Including the new Co-op’s that started and failed over 30 insurance carriers have left the market or merged with another carrier.  The Heritage Foundation did an analysis to review state level insurer participation and compared them in 2015 to both 2014 and 2013 which was the year before the law was fully implemented.

They found that the exchange market is 21.5% less competitive based on the number of insurers participating in all 50 states.  In 2014, it was 36% less than 2013.  While 2015 saw a few more carriers, it was still less than the pre-ACA market.  2016 witnessed about an 8% decline from 2015. This study considers carriers by state.  With the health insurance marketplace, not all carriers participate in every county.

Some of the states were affected more than others.  Comparing 2013 to 2015, Alaska shows a 50% decrease in carriers, but it went from four down to two.  There are several states like that.  Some of the  more significant are Florida from 18 carriers down to 10. Virginia from 10 to 6, Kansas from nine down to three. In 2016 Alaska was down to one carrier. Florida had dropped to 7. Virginia had increased to 8.

The Heritage Foundation also looked at this county by county.  Of the 3,134 counties in the country, over 1000 had two or fewer carriers on the market place.  89% of US counties had five or less carriers.
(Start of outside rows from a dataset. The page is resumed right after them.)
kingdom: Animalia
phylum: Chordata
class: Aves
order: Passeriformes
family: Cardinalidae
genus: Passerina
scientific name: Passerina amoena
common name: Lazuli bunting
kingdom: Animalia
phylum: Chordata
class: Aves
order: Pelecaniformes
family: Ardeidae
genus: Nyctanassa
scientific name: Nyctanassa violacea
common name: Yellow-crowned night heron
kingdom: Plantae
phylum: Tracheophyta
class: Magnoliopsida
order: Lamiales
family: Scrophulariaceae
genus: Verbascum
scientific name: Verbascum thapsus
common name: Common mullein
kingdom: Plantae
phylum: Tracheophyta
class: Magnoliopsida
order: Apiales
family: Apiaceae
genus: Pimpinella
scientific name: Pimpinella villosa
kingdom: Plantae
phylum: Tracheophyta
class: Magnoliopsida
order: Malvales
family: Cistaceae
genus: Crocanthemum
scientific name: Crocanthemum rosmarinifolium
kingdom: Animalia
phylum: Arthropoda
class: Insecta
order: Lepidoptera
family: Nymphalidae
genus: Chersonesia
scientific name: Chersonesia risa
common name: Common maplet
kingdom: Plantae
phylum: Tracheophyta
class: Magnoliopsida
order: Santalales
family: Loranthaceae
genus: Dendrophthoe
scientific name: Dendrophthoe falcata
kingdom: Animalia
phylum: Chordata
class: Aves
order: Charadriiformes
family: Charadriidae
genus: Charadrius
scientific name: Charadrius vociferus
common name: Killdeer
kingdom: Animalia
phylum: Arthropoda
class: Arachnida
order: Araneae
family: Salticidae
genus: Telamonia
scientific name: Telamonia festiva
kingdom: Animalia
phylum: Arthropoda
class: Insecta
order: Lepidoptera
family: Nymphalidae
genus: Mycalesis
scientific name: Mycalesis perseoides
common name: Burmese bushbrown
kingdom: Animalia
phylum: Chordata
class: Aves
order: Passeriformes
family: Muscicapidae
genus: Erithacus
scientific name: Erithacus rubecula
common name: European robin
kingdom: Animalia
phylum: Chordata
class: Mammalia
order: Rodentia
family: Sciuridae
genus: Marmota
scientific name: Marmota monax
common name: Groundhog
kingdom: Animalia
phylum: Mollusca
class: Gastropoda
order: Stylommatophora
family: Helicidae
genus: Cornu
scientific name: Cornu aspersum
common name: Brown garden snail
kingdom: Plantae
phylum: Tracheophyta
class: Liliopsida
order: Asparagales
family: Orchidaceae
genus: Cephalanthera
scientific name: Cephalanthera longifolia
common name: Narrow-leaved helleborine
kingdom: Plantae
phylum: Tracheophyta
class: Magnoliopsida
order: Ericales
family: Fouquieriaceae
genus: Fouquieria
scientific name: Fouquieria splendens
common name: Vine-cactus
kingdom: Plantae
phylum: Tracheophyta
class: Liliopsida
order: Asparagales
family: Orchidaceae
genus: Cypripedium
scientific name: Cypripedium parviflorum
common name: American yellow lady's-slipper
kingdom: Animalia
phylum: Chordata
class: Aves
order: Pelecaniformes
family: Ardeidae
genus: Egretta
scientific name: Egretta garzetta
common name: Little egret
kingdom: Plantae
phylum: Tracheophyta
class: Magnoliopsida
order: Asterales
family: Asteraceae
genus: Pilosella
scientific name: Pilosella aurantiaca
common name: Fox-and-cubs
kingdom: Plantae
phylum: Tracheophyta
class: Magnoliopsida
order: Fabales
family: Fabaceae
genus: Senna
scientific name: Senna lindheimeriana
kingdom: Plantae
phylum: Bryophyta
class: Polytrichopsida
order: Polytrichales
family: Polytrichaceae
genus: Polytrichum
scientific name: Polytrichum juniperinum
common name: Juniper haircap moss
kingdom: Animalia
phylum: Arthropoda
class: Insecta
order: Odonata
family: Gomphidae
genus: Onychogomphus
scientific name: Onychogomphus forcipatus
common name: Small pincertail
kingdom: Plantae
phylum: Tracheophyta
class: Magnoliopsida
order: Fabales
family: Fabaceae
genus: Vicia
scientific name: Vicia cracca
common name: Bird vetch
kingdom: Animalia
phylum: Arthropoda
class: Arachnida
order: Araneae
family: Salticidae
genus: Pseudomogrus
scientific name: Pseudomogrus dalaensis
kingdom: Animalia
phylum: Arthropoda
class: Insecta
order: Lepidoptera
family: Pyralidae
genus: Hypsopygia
What we know from history is less competition never drives pricing down.  The insurance market is no different.  How many carriers will still be around when the Affordable Care Act open enrollment begins in November is hard to tell, but with the state regulators closing some of the carriers down and the others like United Health Care saying they will not participate in many markets in 2017 the indications are that there will be less in 2017 then there was in 2016.